The report outlines a structured methodology for long-term defence planning (LTDP), developed through Norwegian-Serbian research cooperation. It defines LTDP as an iterative, multi-stage process for setting long-term defence objectives and strategies aligned with national goals. The study emphasizes that LTDP is both technical and political, requiring coordination between planners and policymakers. It identifies eight stages: political guidance analysis, environmental assessment, mission analysis, planning situations development, capability requirements determination, capability assessment, options development, and solution selection. The methodology integrates multiple planning approaches—top-down, resource-constrained, technology-driven, risk-avoidance, incremental, scenario-based, capability-based, and threat-based—to create a flexible and realistic model. The key variables—ends, ways, and means—must remain balanced to prevent strategic gaps. The authors argue that LTDP improves decision-making, risk anticipation, and resource allocation while aligning defence capabilities with political and fiscal realities. Ultimately, effective LTDP provides a foundation for adaptive, long-range defence strategies that remain responsive to evolving technological, economic, and security environments.

Week 13 

A new Agenda for Security and Strategy

The author in this chapter starts arguing about the security agenda a to determine if and how strategy can respond to these issues. First, if military units can take some action that addresses a particular problem or issue in a useful way, then the subject is of importance to strategy and strategists. Secondly, if military action somehow produces environmental, resource, or demographic consequences, then these issues are of interest to strategists. Thirdly, low politics are of strategic interest when they create effects that are likely to shape the way force is used in the future. A utilitarian assessment may be useful to determine if there is a new agenda for security and strategy. Globalization is increasing the number and severity of commons issues. Military action can result in direct environmental damage. Although they have not risen to the top of national security agendas, issues of low politics are beginning to interact with local political and military events to produce global consequences.

 

The Tragedy of the Commons 

Hardin, G. (1968). The tragedy of the commons.
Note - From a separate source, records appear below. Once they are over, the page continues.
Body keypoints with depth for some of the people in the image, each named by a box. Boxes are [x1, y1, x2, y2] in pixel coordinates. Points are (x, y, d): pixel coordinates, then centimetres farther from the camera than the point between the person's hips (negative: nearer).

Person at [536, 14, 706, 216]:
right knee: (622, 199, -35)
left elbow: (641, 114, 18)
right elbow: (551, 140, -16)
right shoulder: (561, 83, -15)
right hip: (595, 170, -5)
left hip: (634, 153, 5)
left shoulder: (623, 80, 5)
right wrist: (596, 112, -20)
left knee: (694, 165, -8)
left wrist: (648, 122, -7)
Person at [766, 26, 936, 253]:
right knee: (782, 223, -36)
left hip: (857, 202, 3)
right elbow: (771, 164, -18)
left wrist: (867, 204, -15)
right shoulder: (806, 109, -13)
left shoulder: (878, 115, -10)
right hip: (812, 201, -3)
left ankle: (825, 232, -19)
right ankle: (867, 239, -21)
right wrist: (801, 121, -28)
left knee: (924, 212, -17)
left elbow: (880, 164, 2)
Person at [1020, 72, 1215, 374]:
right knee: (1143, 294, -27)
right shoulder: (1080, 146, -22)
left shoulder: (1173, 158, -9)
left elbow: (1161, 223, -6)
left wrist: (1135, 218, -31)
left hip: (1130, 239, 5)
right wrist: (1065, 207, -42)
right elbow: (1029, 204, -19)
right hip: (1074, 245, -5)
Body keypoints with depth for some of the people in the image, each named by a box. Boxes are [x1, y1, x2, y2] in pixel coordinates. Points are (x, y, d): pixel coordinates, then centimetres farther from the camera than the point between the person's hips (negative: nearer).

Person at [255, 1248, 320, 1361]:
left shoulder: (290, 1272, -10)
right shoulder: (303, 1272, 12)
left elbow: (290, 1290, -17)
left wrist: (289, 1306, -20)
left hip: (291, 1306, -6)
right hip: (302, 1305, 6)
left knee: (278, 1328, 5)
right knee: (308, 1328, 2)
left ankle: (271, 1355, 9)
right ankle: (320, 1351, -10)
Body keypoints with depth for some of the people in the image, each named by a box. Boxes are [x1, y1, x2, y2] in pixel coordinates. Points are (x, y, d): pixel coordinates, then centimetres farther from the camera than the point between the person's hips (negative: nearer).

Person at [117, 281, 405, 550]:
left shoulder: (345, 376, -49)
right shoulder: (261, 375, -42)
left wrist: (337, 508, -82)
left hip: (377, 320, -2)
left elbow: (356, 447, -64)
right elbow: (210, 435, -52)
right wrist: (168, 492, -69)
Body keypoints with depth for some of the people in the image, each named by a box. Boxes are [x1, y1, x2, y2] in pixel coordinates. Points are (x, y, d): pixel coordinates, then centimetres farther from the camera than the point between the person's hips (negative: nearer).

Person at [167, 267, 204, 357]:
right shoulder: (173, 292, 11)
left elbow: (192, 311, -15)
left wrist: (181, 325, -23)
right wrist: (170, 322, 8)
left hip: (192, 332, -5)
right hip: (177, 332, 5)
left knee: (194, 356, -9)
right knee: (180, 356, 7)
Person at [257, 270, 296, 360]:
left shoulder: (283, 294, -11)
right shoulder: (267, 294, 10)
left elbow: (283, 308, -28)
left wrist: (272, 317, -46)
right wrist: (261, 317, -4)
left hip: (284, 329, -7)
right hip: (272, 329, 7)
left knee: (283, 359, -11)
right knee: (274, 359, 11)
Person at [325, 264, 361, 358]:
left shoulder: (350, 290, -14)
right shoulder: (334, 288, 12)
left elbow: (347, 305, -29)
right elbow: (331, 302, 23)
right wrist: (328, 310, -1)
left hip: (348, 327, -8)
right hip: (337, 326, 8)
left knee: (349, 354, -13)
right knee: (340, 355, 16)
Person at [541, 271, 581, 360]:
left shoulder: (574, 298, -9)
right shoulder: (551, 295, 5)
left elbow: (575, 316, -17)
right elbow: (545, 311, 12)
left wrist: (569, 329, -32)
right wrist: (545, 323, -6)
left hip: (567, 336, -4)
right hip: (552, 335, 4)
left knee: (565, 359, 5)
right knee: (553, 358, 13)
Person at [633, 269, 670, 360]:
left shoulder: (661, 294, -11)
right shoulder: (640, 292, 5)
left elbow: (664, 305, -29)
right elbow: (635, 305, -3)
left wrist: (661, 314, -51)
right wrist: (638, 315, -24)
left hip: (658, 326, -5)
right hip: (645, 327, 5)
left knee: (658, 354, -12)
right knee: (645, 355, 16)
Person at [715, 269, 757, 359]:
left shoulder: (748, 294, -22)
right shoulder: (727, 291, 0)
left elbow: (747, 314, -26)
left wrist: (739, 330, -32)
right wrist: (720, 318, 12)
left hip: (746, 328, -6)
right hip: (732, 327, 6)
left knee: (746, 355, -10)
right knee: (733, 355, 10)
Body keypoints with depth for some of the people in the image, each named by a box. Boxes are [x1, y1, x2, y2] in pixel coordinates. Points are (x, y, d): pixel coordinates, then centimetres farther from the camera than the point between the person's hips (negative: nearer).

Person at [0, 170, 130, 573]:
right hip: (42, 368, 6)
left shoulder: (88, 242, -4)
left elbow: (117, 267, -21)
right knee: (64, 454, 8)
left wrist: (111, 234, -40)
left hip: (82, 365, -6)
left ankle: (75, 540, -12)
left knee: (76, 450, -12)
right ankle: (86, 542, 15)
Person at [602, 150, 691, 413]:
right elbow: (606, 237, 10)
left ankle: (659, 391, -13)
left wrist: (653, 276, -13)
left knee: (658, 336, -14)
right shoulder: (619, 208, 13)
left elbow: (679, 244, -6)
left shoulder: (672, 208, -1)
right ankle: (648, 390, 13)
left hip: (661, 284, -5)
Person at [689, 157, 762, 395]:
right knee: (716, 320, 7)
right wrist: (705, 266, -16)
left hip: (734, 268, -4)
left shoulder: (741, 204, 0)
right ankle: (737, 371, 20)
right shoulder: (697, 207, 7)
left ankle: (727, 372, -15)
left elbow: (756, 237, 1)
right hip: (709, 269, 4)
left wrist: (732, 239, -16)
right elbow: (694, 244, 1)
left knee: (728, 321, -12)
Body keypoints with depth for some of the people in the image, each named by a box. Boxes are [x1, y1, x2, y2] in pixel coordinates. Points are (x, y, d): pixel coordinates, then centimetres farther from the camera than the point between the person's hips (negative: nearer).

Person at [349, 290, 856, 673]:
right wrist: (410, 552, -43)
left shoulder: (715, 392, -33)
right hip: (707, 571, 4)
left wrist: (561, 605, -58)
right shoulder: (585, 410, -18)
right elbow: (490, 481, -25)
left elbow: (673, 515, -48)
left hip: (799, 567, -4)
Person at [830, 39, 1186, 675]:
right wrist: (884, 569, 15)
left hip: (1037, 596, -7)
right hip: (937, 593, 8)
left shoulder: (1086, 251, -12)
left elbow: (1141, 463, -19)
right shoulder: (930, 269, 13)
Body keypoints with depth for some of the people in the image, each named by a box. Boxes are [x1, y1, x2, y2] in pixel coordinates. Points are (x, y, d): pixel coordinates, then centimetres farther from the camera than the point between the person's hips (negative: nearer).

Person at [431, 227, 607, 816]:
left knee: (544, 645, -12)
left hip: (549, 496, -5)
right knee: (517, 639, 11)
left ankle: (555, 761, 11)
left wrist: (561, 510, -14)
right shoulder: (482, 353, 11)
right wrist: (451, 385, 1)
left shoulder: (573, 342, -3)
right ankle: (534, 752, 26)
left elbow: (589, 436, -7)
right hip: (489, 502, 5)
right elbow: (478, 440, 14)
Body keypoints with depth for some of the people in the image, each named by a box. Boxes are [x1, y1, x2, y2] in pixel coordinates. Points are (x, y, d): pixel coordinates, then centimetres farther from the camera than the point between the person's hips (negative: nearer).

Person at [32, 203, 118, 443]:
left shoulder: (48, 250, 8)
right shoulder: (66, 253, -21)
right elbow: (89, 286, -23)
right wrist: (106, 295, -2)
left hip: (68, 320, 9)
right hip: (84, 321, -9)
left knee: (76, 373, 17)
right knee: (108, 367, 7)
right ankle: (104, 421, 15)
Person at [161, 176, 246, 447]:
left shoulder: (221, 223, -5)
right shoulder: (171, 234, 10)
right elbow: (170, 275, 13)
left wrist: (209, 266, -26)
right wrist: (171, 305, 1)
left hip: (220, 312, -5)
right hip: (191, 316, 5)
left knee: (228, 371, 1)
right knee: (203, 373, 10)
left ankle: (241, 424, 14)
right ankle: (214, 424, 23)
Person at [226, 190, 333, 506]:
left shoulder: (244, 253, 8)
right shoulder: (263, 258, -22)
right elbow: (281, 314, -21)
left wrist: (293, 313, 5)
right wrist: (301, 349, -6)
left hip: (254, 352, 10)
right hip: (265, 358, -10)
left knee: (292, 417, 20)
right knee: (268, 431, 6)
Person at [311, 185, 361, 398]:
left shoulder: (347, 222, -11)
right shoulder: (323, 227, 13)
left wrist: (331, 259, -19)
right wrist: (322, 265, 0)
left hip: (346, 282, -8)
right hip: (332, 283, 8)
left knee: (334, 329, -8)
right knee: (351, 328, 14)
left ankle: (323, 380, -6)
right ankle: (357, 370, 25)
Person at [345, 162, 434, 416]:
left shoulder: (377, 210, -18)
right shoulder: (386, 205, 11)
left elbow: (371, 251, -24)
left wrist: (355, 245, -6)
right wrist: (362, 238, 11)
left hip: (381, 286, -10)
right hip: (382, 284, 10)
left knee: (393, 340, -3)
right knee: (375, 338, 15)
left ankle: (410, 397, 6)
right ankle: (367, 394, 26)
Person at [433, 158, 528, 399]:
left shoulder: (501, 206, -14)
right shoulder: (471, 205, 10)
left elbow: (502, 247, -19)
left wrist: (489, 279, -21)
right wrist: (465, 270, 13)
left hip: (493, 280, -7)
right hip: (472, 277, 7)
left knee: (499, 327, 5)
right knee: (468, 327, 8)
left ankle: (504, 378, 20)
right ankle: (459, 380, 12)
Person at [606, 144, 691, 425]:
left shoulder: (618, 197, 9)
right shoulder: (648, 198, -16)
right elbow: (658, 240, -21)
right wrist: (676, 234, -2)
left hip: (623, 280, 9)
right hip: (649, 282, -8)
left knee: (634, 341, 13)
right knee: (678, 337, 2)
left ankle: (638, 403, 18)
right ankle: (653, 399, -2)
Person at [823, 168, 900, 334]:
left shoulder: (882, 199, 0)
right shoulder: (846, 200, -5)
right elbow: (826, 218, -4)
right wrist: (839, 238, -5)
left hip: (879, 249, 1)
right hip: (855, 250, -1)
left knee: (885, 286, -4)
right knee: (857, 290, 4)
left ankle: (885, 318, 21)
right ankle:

Science, 162(3859), 1243–1248. https://doi.org/10.1126/science.162.3859.1243

 

In The Tragedy of the Commons, Garrett Hardin argues that some human problems have no purely technical solutions and instead require moral and social change. He illustrates this through the metaphor of a shared pasture where each herdsman, acting rationally in self-interest, overuses the common resource, leading to collective ruin. Hardin extends this logic to issues such as overpopulation, pollution, and resource depletion, where individual freedom leads to societal collapse. He criticizes reliance on conscience and voluntary restraint, noting that appeals to morality are self-eliminating in competitive environments. Instead, Hardin advocates for “mutual coercion, mutually agreed upon”—laws, taxes, or restrictions—to manage shared resources effectively. He concludes that freedom in a commons brings ruin to all and argues that population control must replace the ideal of unrestricted reproductive freedom. Recognizing the necessity of limiting individual liberties is, for Hardin, the only path to preserving the planet’s finite resources and ensuring the survival of humanity.